I decided to try connecting to Google's blog with this option. What do you know, it worked!

Indeed, adding a -servername into my test HTTP client made the request work there as well:

set sock [::tls::socket -ssl2 0 -ssl3 0 -tls1 0 -tls1.1 0 -tls1.2 1 -servername $host $host 443]

I plan to update the bot's script to pass a -servername.

For reference, here's what connecting to blog.google showed (without -servername):

140445991155344:error:140790E5:SSL routines:SSL23_WRITE:ssl handshake failure:s23_lib.c:177:

Is Google violating the TLS spec?

As far as I can tell from the TLS 1.2 RFC and the TLS extensions RFC that defines server_name, what Google's HTTP server is doing is in violation of the spec. It should not be closing the connection without replying in some way to the ClientHello.

It may be is acceptable for them to require SNI, but how they are dealing with it not being there is problematic.
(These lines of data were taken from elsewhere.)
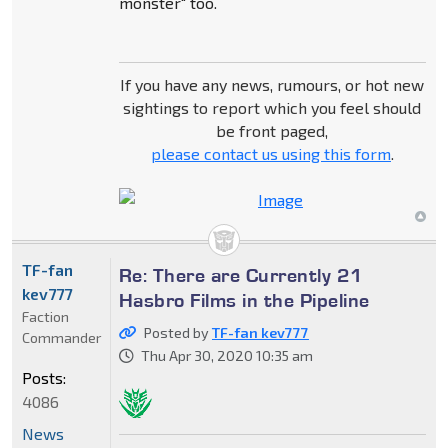
monster" too.
If you have any news, rumours, or hot new
sightings to report which you feel should
be front paged,
please contact us using this form
.
TF-fan
Re: There are Currently 21
kev777
Hasbro Films in the Pipeline
Faction
Posted by
TF-fan kev777
Commander
Thu Apr 30, 2020 10:35 am
Posts:
4086
News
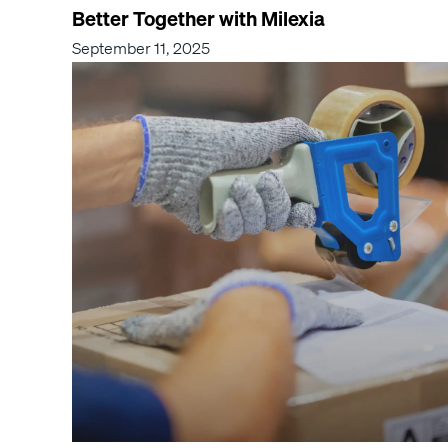
Better Together with Milexia
September 11, 2025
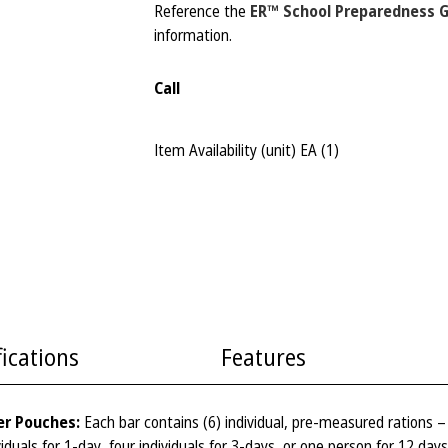
Reference the
ER™ School Preparedness 
information.
Call
Item Availability (unit)
EA (
1
)
fications
Features
er Pouches:
Each bar contains (6) individual, pre-measured rations 
iduals for 1-day, four individuals for 3-days, or one person for 12 day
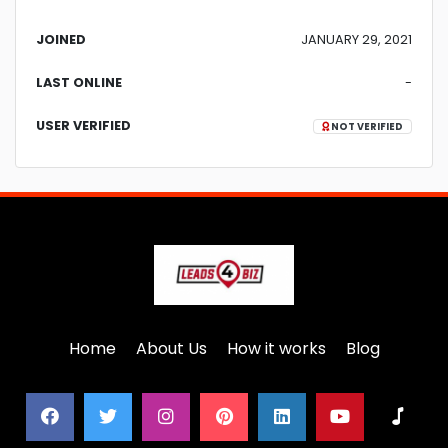
JOINED
JANUARY 29, 2021
LAST ONLINE
-
USER VERIFIED
NOT VERIFIED
Home
About Us
How it works
Blog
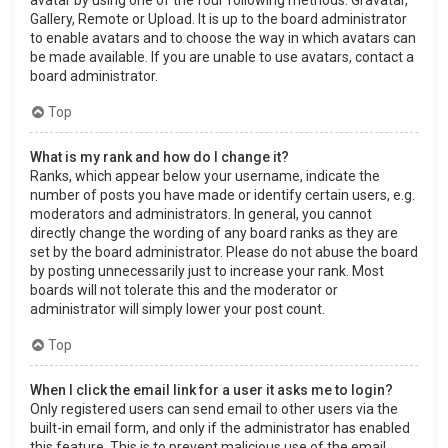
Gallery, Remote or Upload. It is up to the board administrator
to enable avatars and to choose the way in which avatars can
be made available. If you are unable to use avatars, contact a
board administrator.
Top
What is my rank and how do I change it?
Ranks, which appear below your username, indicate the
number of posts you have made or identify certain users, e.g.
moderators and administrators. In general, you cannot
directly change the wording of any board ranks as they are
set by the board administrator. Please do not abuse the board
by posting unnecessarily just to increase your rank. Most
boards will not tolerate this and the moderator or
administrator will simply lower your post count.
Top
When I click the email link for a user it asks me to login?
Only registered users can send email to other users via the
built-in email form, and only if the administrator has enabled
this feature. This is to prevent malicious use of the email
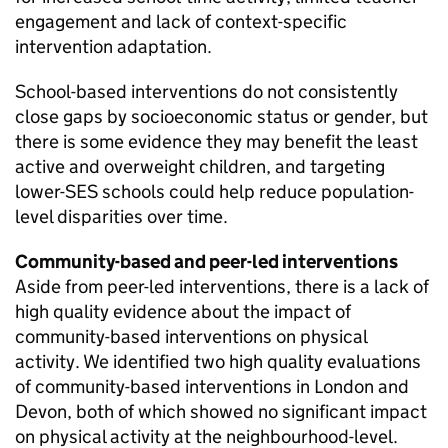
engagement and lack of context-specific
intervention adaptation.
School-based interventions do not consistently
close gaps by socioeconomic status or gender, but
there is some evidence they may benefit the least
active and overweight children, and targeting
lower-SES schools could help reduce population-
level disparities over time.
Community-based and peer-led interventions
Aside from peer-led interventions, there is a lack of
high quality evidence about the impact of
community-based interventions on physical
activity. We identified two high quality evaluations
of community-based interventions in London and
Devon, both of which showed no significant impact
on physical activity at the neighbourhood-level.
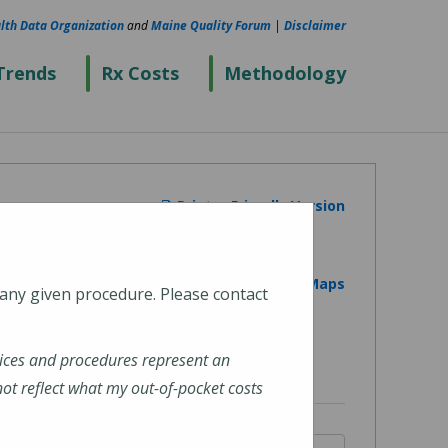
lth Data Organization
and
Maine Quality Forum
|
Disclaimer
Trends
Rx Costs
Methodology
Printer Friendly Version
View on Google Maps
 any given procedure. Please contact
ices and procedures represent an
t reflect what my out-of-pocket costs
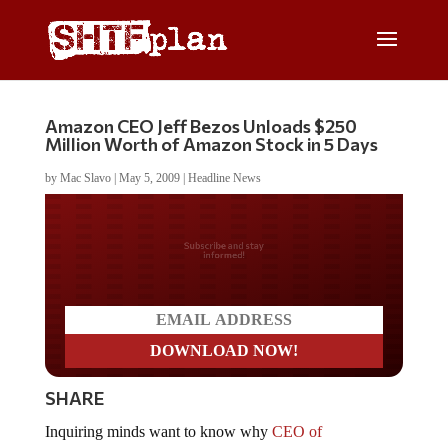
Amazon CEO Jeff Bezos Unloads $250
Million Worth of Amazon Stock in 5 Days
by
Mac Slavo
|
May 5, 2009
|
Headline News
Do you LOVE America?
SHARE
Inquiring minds want to know why
CEO of
Amazon.com Jeff Bezos has unloaded $380 Million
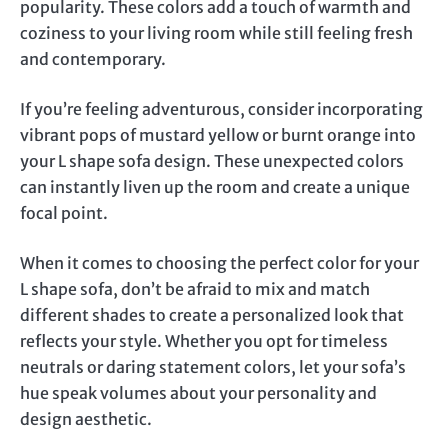
popularity. These colors add a touch of warmth and
coziness to your living room while still feeling fresh
and contemporary.
If you’re feeling adventurous, consider incorporating
vibrant pops of mustard yellow or burnt orange into
your L shape sofa design. These unexpected colors
can instantly liven up the room and create a unique
focal point.
When it comes to choosing the perfect color for your
L shape sofa, don’t be afraid to mix and match
different shades to create a personalized look that
reflects your style. Whether you opt for timeless
neutrals or daring statement colors, let your sofa’s
hue speak volumes about your personality and
design aesthetic.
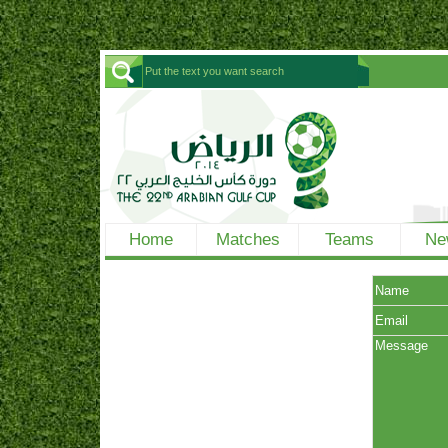
Home
Matches
Teams
Ne
Name
Email
Message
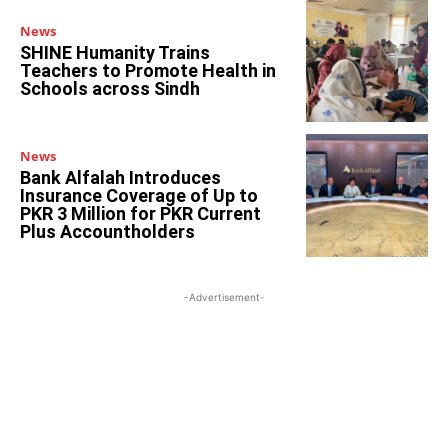
News
SHINE Humanity Trains
Teachers to Promote Health in
Schools across Sindh
News
Bank Alfalah Introduces
Insurance Coverage of Up to
PKR 3 Million for PKR Current
Plus Accountholders
-Advertisement-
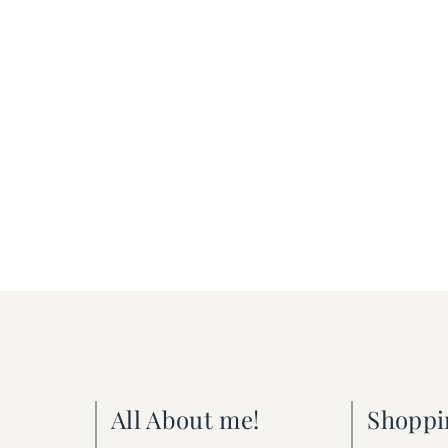
All About me!
Shoppi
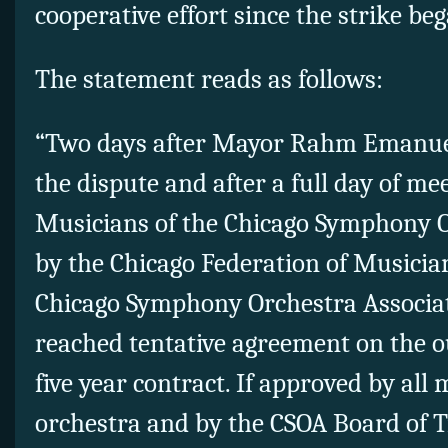
cooperative effort since the strike b
The statement reads as follows:
“Two days after Mayor Rahm Emanuel
the dispute and after a full day of mee
Musicians of the Chicago Symphony O
by the Chicago Federation of Musici
Chicago Symphony Orchestra Associa
reached tentative agreement on the o
five year contract. If approved by all
orchestra and by the CSOA Board of T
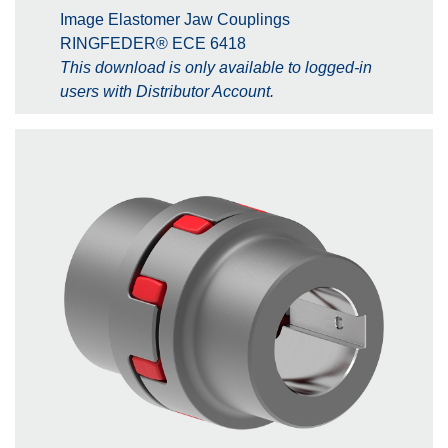
Image Elastomer Jaw Couplings
RINGFEDER® ECE 6418
This download is only available to logged-in
users with Distributor Account.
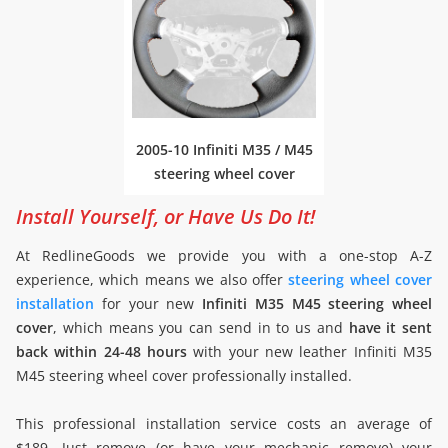
2005-10 Infiniti M35 / M45
steering wheel cover
Install Yourself, or Have Us Do It!
At RedlineGoods we provide you with a one-stop A-Z
experience, which means we also offer
steering wheel cover
installation
for your new
Infiniti M35 M45 steering wheel
cover
, which means you can send in to us and
have it sent
back within 24-48 hours
with your new leather Infiniti M35
M45 steering wheel cover professionally installed.
This professional installation service costs an average of
$189. Just remove (or have your mechanic remove) your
Cloudflare also requires SNI (for their free tier at least), but in their case they send back a response to the ClientHello (a fatal internal error alert).

Indeed, RFC 5246 says this about ServerHello:

"The server will send this message in response to a ClientHello message when it was able to find an acceptable set of algorithms. If it cannot find such a match, it will respond with a handshake failure alert."

The TLS 1.3 draft says something very much the same.

The 1.2 RFC also says:

"The client sends a ClientHello message to which the server must respond with a ServerHello message, or else a fatal error will occur and the connection will fail."

And further:

"A server MUST accept ClientHello messages both with and without the extensions field, and (as for all other messages) it MUST check that the amount of data in the message precisely matches one of these formats; if not, then it MUST send a fatal "decode_error" alert."

Together, these imply to me that a response is required.

The end

This shows how much you can learn from playing with a little IRC bot!

What is most surprising to me (other than Google doing something incorrect like this) is how many sites work without SNI, and that the bot was not using it. I suppose I assumed the HTTP and TLS libraries I was using did it for me.